4 Things That Make Mr. Miyagi a Great Advisor


Hello (young, and young-at-heart) grasshoppers, today we’re taking a look at Mr. Miyagi the Advisor who [spoiler alert] helped Daniel-san overcome the most egregious of moves in the All-Valley Karate Championships, face his bullies, and be the best (around).

What made Mr. Miyagi such a great Advisor? Let’s take a look.

1. He Takes His Time (to Make the Lessons Stick)

Even if you haven’t seen The Karate Kid, chances are you know the famous quote: “Wax on. Wax off.”

Once Mr. Miyagi agreed to help Daniel learn karate to face off against a group of bullies, rather than launch directly into learning moves, Mr. Miyagi gave Daniel a seemingly never-ending list of menial chores as part of his training—including waxing a car and painting a fence, among others. Daniel soon became frustrated, questioning whether Mr. Miyagi wanted to even train him, or if he was simply getting Daniel to do his chores. (We would too, to be honest.) Mr. Miyagi explained that he was teaching Daniel the basic moves and committing them to his muscle memory so that everything that comes after would have a solid base.

(…like catching flies with his chopstick. Obviously.) 

We think you already know where we’re headed with this in real-world terms but humor us. Your Advisor is there to help you define your purpose and achieve success. In order to do this, they need to make sure you have a solid foundation, before they can help you start down your path.

Sure, if your Advisor is asking you to paint fences, or wax their car, we strongly encourage you to get an idea of the purpose of the action before you start out on it—but having unorthodox training methods that help build your foundational base isn’t a bad thing, and it definitely helped Daniel build some serious skills in his life.

2. He’s in Daniel’s Corner

Daniel is bullied by a bunch of jerks who train at the Cobra Kai dojo, where they practiced a very aggressive form of karate. Since this was the ‘80s, he was expected to deal with it, and got no help from basically anyone…except from Mr. Miyagi. (For those of you who came of age a bit later than the ‘80s, and this seems like a ‘no duh’ type of situation, please understand that getting help from an adult to face bullies was such a novel concept then that they literally made an entire movie about it…called the Karate Kid. Mind blown, right?)

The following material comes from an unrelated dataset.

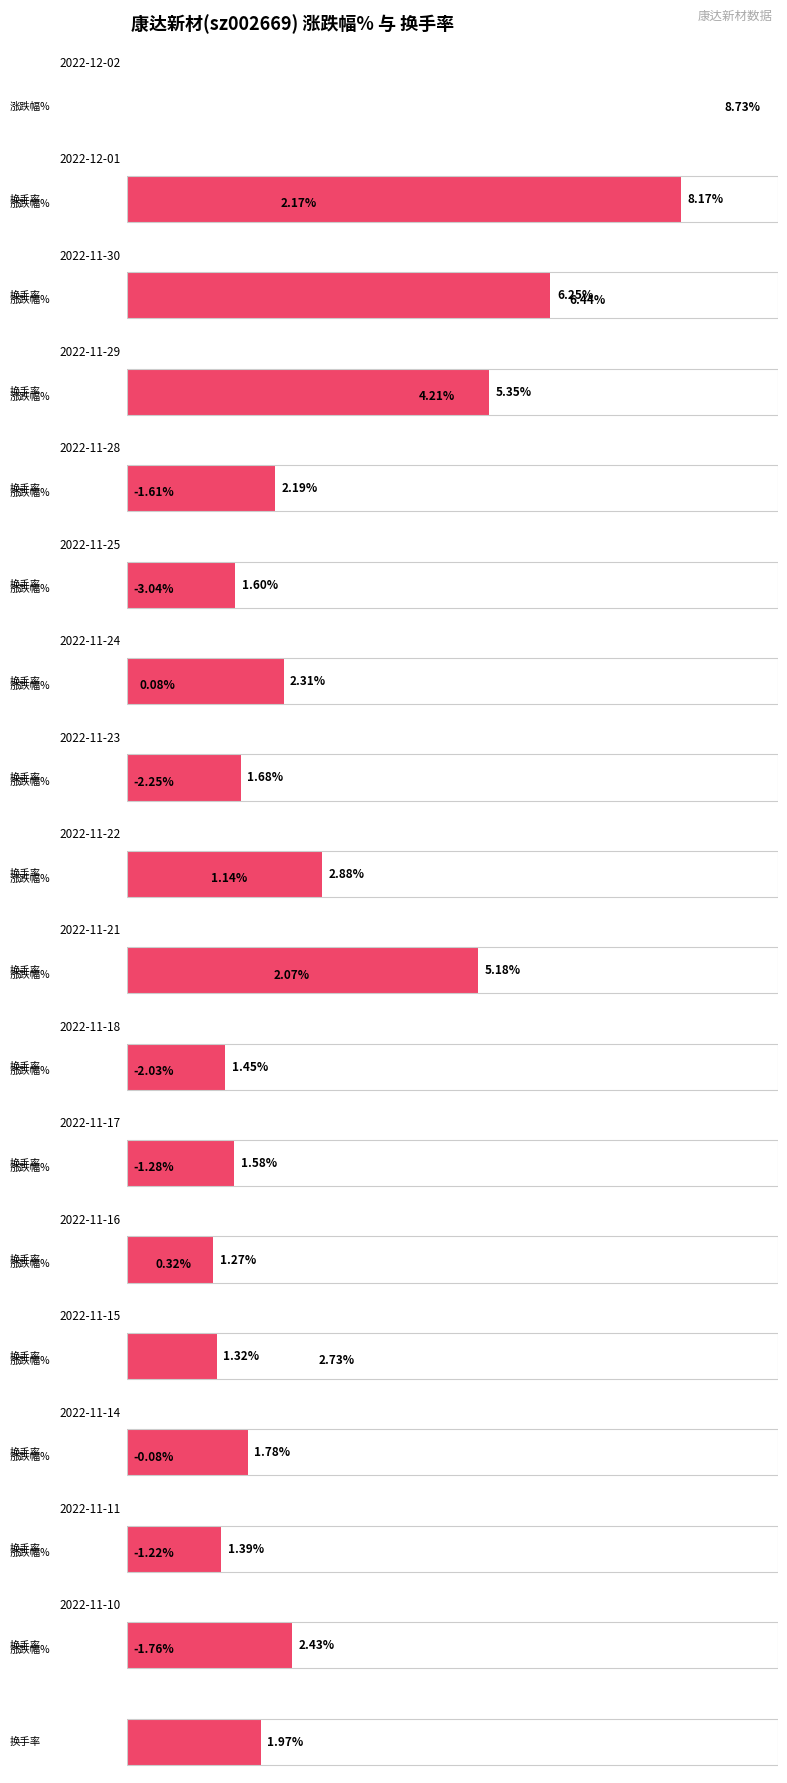

At which label is 涨跌幅% closest to 2?

2022-11-21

Mr. Miyagi made a deal with the Cobra Kai dojo master that his pupils would leave Daniel alone until the All-Valley Karate Championships, where they would face off in the ring, because that’s how all conflict was solved back then. (Keep in mind, this is still the ‘80s, so clearly, they have to fight it out. Ahhh, the good old days.) 

Not knowing any karate, Mr. Miyagi took it upon himself to help Daniel win, and stop the bullies once and for all.

Look—it was a different time then. We feathered our hair and physically fought basically everyone. So, in 2018, clearly Mr. Miyagi would be trying to help Daniel come up with some creative approaches that would diffuse the situation, without resorting to violence, but this movie wasn’t made in 2018, so we’re going to focus on Mr. Miyagi’s resourcefulness and loyalty.

He found Daniel, realized that he was getting beat up, and came up with a creative solution to stop the violence (for now) and help Daniel as best he could.

That’s all you want in an Advisor (in the ‘80s)—someone to help you, guide you, and show you some pretty sweet ninja moves on the beach. Right?

3. He Helps Daniel Win on His Own Terms

Spoilers—Daniel wins the tournament, but not before the Cobra Kai do him dirty. First, they use an illegal move on him in the tournament, injuring him—then, in the final fight, Daniel’s Cobra Kai opponent is instructed to…wait. We can’t simply type that out. We have to show it to you.

Yup, that’s right. The dojo master instructed his pupil to take a cheap shot on Daniel’s injured leg, to win the tournament. Which he does—and Daniel seems out for the count. It all seems over, when Daniel is able to finish the Cobra Kai off with the “Crane” move—one that he observed Mr. Miyagi do.

4. He Leads by Example

This is actually the coolest part of Mr. Miyagi as an Advisor. He was so influential for Daniel that Daniel learned from him simply by observing him. Mr. Miyagi embodied the qualities Daniel most wanted, and as a result, Daniel mimicked him without having to be told to. That’s the true sign of a good Advisor—that emulation helps the Advisee accomplish their goals.

Ok, luckily, it’s 2018 and we don’t really need Advisors to help us learn how to physically fight bullies, now. That said, Mr. Miyagi was clearly a fantastic and effective Advisor for Daniel, because he won the championship (and the respect of his bullies) by simply asking himself: “What would Mr. Miyagi do?”

That’s the sign of a good Advisor. For that reason, we’re going to award Mr. Miyagi the first-place trophy from the All-Valley Karate Flerish Championships. Well done!